The project includes more than 25 academics from around the world doing specialized analysis, Sutter said, and Prieto indicated the general theme is ritualized violence and human sacrifice. Others’ research indicates the children were probably drugged before their hearts were removed, Sutter said, at specific times, such as the death of a monarch or inaugurations. The sacrifices generally happened every 40-to-50 years, with the bodies buried facing specific directions for as yet unknown reasons.
Since 2001, Sutter has visited the Trujillo region more than 25 times, including working on his doctoral dissertation and for sabbaticals. He plans to return in spring 2025.
“Dr. Sutter’s work is very important in my project, and his research is helping us better understand the population diversity among the sacrificed children in a diachronic perspective,” Prieto said. "I am very pleased to know him and that he is collaborating in my projects with his biodistance approach.”
One of the project's senior researchers, Sutter's work supported Prieto’s hypothesis that the children came from farther away as the Moche civilization expanded.
Sutter is currently working with PFW graduate student Tiffany McBride to further analyze the data on which populations the children came from.
Prieto and Sutter have collaborated on two published papers, two manuscripts, and more than 10 presentations, with more planned and no end in sight.

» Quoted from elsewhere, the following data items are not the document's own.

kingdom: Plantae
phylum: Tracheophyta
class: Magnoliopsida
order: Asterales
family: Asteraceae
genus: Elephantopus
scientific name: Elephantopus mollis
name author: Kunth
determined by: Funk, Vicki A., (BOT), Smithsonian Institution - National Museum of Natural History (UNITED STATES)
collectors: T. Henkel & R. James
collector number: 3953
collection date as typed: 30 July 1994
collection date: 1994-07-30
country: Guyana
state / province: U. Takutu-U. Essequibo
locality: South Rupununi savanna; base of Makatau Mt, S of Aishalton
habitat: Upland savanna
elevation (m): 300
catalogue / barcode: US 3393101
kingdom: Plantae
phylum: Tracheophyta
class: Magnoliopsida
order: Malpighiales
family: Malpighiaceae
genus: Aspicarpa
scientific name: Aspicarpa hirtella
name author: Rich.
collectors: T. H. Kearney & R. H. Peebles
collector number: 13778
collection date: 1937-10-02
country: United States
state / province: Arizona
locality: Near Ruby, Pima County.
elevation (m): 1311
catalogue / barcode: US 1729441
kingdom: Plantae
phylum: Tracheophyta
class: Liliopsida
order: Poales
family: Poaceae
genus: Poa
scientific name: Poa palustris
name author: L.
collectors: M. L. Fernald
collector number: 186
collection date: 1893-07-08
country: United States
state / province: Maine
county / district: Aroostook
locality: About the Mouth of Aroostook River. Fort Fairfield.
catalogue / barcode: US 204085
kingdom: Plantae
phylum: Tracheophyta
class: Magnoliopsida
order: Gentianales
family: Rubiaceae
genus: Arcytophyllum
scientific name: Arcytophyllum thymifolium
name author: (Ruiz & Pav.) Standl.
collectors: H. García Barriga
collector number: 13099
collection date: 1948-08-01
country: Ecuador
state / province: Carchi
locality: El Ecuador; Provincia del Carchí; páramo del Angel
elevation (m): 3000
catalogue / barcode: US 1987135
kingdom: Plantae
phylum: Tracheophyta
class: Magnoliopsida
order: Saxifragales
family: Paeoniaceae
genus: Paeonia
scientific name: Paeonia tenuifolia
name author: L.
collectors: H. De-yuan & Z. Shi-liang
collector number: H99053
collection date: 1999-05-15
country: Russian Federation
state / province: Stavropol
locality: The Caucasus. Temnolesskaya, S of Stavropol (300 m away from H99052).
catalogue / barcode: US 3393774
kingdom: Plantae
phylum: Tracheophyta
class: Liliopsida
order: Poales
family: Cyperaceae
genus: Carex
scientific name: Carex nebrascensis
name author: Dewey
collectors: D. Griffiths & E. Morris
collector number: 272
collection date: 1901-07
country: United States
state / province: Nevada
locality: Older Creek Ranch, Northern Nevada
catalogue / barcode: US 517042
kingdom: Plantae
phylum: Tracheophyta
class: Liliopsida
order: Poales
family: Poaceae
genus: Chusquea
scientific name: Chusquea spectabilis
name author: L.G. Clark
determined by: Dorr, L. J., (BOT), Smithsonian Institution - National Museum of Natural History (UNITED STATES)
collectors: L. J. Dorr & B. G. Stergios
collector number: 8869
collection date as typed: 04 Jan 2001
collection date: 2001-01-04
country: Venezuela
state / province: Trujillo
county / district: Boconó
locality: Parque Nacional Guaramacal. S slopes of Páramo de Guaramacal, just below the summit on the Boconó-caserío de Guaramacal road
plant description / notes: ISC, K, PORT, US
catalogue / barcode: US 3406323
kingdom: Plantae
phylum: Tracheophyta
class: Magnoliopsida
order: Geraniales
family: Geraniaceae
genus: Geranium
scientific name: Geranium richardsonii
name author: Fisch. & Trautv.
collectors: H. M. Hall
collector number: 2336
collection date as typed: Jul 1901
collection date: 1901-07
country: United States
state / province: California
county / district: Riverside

As additional sites are discovered—almost whenever a worker starts to dig in a different location—new ideas demand further examination.
“It’s exciting, and with more data you can answer more complex questions,” Sutter said. “When you have just a single thing, you can’t really compare it to other things to answer questions. As you get more information, maybe these children at the different locations represent sacrifices for different reasons.
“The problem is there are so many different angles that can be looked at. It’s like an itch. There’s a lot more stuff we’re not sure of.”
Maybe the ultimate question is what the Chimu people did with the hearts.
“We don’t have descriptions of them consuming them,” Sutter said. “It could have been for divination purposes; it could have been using the blood to make offerings to Mother Earth; Lord only knows.”